Records excerpted from a collection
# # # # # # #

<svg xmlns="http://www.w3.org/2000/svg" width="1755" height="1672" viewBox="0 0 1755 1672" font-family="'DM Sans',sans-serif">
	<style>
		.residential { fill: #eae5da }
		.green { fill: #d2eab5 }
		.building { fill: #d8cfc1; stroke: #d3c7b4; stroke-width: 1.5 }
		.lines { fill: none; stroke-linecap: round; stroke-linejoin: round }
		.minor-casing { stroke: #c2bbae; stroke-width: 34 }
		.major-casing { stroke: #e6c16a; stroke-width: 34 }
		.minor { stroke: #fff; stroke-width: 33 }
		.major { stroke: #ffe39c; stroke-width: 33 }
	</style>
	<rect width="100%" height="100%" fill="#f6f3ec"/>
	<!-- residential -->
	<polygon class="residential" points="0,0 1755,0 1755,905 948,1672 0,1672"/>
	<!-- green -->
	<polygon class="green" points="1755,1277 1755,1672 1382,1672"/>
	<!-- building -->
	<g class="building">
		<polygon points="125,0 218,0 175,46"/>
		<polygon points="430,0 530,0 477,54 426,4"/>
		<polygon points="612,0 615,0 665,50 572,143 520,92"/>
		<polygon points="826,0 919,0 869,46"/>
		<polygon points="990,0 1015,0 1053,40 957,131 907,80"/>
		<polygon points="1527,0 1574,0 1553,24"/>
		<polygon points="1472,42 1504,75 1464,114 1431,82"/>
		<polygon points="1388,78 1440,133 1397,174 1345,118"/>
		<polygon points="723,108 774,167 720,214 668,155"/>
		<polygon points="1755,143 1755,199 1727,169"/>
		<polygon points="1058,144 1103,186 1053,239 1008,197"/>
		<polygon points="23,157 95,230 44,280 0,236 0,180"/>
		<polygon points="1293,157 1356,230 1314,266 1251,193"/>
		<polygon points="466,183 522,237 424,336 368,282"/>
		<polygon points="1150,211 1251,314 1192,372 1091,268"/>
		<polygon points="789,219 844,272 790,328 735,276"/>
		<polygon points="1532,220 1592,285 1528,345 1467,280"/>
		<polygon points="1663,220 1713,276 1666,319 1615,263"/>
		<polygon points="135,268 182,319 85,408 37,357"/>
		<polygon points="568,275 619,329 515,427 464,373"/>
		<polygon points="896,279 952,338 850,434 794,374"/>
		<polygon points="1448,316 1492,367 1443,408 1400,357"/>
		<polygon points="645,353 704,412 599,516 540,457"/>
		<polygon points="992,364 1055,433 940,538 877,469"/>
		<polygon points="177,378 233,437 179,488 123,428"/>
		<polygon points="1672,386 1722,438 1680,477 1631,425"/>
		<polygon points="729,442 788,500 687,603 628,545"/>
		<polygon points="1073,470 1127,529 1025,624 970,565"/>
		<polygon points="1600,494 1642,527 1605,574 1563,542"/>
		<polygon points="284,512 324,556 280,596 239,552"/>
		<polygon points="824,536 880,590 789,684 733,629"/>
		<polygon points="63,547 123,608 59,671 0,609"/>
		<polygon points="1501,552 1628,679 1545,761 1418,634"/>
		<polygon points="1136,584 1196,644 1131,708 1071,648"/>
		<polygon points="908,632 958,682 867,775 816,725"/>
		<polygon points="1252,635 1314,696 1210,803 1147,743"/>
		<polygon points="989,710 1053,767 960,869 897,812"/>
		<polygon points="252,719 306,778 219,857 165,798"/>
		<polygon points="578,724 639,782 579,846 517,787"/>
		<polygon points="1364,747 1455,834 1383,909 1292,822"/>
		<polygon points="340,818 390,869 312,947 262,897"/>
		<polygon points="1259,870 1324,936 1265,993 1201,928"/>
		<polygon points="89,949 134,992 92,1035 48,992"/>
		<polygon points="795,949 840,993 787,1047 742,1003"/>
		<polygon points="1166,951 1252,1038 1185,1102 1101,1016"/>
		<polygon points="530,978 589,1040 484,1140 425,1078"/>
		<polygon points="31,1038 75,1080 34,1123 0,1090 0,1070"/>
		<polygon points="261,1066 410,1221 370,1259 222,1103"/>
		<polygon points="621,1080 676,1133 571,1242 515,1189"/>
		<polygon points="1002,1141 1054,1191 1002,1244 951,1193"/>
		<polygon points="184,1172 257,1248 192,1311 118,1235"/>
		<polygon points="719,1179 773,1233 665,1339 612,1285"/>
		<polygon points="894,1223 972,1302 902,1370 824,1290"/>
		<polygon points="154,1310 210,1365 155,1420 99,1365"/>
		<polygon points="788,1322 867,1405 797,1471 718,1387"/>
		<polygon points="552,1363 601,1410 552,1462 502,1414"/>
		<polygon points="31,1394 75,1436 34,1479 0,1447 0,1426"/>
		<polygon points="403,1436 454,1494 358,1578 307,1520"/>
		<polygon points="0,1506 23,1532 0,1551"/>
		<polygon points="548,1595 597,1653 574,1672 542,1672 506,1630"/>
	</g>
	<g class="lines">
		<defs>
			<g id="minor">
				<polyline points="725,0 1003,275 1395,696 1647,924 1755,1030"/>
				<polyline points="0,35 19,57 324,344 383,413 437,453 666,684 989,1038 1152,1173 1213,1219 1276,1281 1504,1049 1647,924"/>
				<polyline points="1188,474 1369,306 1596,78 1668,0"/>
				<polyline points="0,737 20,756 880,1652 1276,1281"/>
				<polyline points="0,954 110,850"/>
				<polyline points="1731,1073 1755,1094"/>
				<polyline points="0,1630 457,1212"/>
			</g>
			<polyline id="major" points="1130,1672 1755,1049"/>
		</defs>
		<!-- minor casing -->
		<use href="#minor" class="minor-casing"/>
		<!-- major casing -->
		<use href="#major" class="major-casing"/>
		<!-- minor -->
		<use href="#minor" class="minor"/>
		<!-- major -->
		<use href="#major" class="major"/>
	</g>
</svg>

# # # # # # #

Prompt
Please return all of the entries exactly as they were given.

Reply to the task
<svg xmlns="http://www.w3.org/2000/svg" width="1755" height="1672" viewBox="0 0 1755 1672" font-family="'DM Sans',sans-serif">
	<style>
		.residential { fill: #eae5da }
		.green { fill: #d2eab5 }
		.building { fill: #d8cfc1; stroke: #d3c7b4; stroke-width: 1.5 }
		.lines { fill: none; stroke-linecap: round; stroke-linejoin: round }
		.minor-casing { stroke: #c2bbae; stroke-width: 34 }
		.major-casing { stroke: #e6c16a; stroke-width: 34 }
		.minor { stroke: #fff; stroke-width: 33 }
		.major { stroke: #ffe39c; stroke-width: 33 }
	</style>
	<rect width="100%" height="100%" fill="#f6f3ec"/>
	<!-- residential -->
	<polygon class="residential" points="0,0 1755,0 1755,905 948,1672 0,1672"/>
	<!-- green -->
	<polygon class="green" points="1755,1277 1755,1672 1382,1672"/>
	<!-- building -->
	<g class="building">
		<polygon points="125,0 218,0 175,46"/>
		<polygon points="430,0 530,0 477,54 426,4"/>
		<polygon points="612,0 615,0 665,50 572,143 520,92"/>
		<polygon points="826,0 919,0 869,46"/>
		<polygon points="990,0 1015,0 1053,40 957,131 907,80"/>
		<polygon points="1527,0 1574,0 1553,24"/>
		<polygon points="1472,42 1504,75 1464,114 1431,82"/>
		<polygon points="1388,78 1440,133 1397,174 1345,118"/>
		<polygon points="723,108 774,167 720,214 668,155"/>
		<polygon points="1755,143 1755,199 1727,169"/>
		<polygon points="1058,144 1103,186 1053,239 1008,197"/>
		<polygon points="23,157 95,230 44,280 0,236 0,180"/>
		<polygon points="1293,157 1356,230 1314,266 1251,193"/>
		<polygon points="466,183 522,237 424,336 368,282"/>
		<polygon points="1150,211 1251,314 1192,372 1091,268"/>
		<polygon points="789,219 844,272 790,328 735,276"/>
		<polygon points="1532,220 1592,285 1528,345 1467,280"/>
		<polygon points="1663,220 1713,276 1666,319 1615,263"/>
		<polygon points="135,268 182,319 85,408 37,357"/>
		<polygon points="568,275 619,329 515,427 464,373"/>
		<polygon points="896,279 952,338 850,434 794,374"/>
		<polygon points="1448,316 1492,367 1443,408 1400,357"/>
		<polygon points="645,353 704,412 599,516 540,457"/>
		<polygon points="992,364 1055,433 940,538 877,469"/>
		<polygon points="177,378 233,437 179,488 123,428"/>
		<polygon points="1672,386 1722,438 1680,477 1631,425"/>
		<polygon points="729,442 788,500 687,603 628,545"/>
		<polygon points="1073,470 1127,529 1025,624 970,565"/>
		<polygon points="1600,494 1642,527 1605,574 1563,542"/>
		<polygon points="284,512 324,556 280,596 239,552"/>
		<polygon points="824,536 880,590 789,684 733,629"/>
		<polygon points="63,547 123,608 59,671 0,609"/>
		<polygon points="1501,552 1628,679 1545,761 1418,634"/>
		<polygon points="1136,584 1196,644 1131,708 1071,648"/>
		<polygon points="908,632 958,682 867,775 816,725"/>
		<polygon points="1252,635 1314,696 1210,803 1147,743"/>
		<polygon points="989,710 1053,767 960,869 897,812"/>
		<polygon points="252,719 306,778 219,857 165,798"/>
		<polygon points="578,724 639,782 579,846 517,787"/>
		<polygon points="1364,747 1455,834 1383,909 1292,822"/>
		<polygon points="340,818 390,869 312,947 262,897"/>
		<polygon points="1259,870 1324,936 1265,993 1201,928"/>
		<polygon points="89,949 134,992 92,1035 48,992"/>
		<polygon points="795,949 840,993 787,1047 742,1003"/>
		<polygon points="1166,951 1252,1038 1185,1102 1101,1016"/>
		<polygon points="530,978 589,1040 484,1140 425,1078"/>
		<polygon points="31,1038 75,1080 34,1123 0,1090 0,1070"/>
		<polygon points="261,1066 410,1221 370,1259 222,1103"/>
		<polygon points="621,1080 676,1133 571,1242 515,1189"/>
		<polygon points="1002,1141 1054,1191 1002,1244 951,1193"/>
		<polygon points="184,1172 257,1248 192,1311 118,1235"/>
		<polygon points="719,1179 773,1233 665,1339 612,1285"/>
		<polygon points="894,1223 972,1302 902,1370 824,1290"/>
		<polygon points="154,1310 210,1365 155,1420 99,1365"/>
		<polygon points="788,1322 867,1405 797,1471 718,1387"/>
		<polygon points="552,1363 601,1410 552,1462 502,1414"/>
		<polygon points="31,1394 75,1436 34,1479 0,1447 0,1426"/>
		<polygon points="403,1436 454,1494 358,1578 307,1520"/>
		<polygon points="0,1506 23,1532 0,1551"/>
		<polygon points="548,1595 597,1653 574,1672 542,1672 506,1630"/>
	</g>
	<g class="lines">
		<defs>
			<g id="minor">
				<polyline points="725,0 1003,275 1395,696 1647,924 1755,1030"/>
				<polyline points="0,35 19,57 324,344 383,413 437,453 666,684 989,1038 1152,1173 1213,1219 1276,1281 1504,1049 1647,924"/>
				<polyline points="1188,474 1369,306 1596,78 1668,0"/>
				<polyline points="0,737 20,756 880,1652 1276,1281"/>
				<polyline points="0,954 110,850"/>
				<polyline points="1731,1073 1755,1094"/>
				<polyline points="0,1630 457,1212"/>
			</g>
			<polyline id="major" points="1130,1672 1755,1049"/>
		</defs>
		<!-- minor casing -->
		<use href="#minor" class="minor-casing"/>
		<!-- major casing -->
		<use href="#major" class="major-casing"/>
		<!-- minor -->
		<use href="#minor" class="minor"/>
		<!-- major -->
		<use href="#major" class="major"/>
	</g>
</svg>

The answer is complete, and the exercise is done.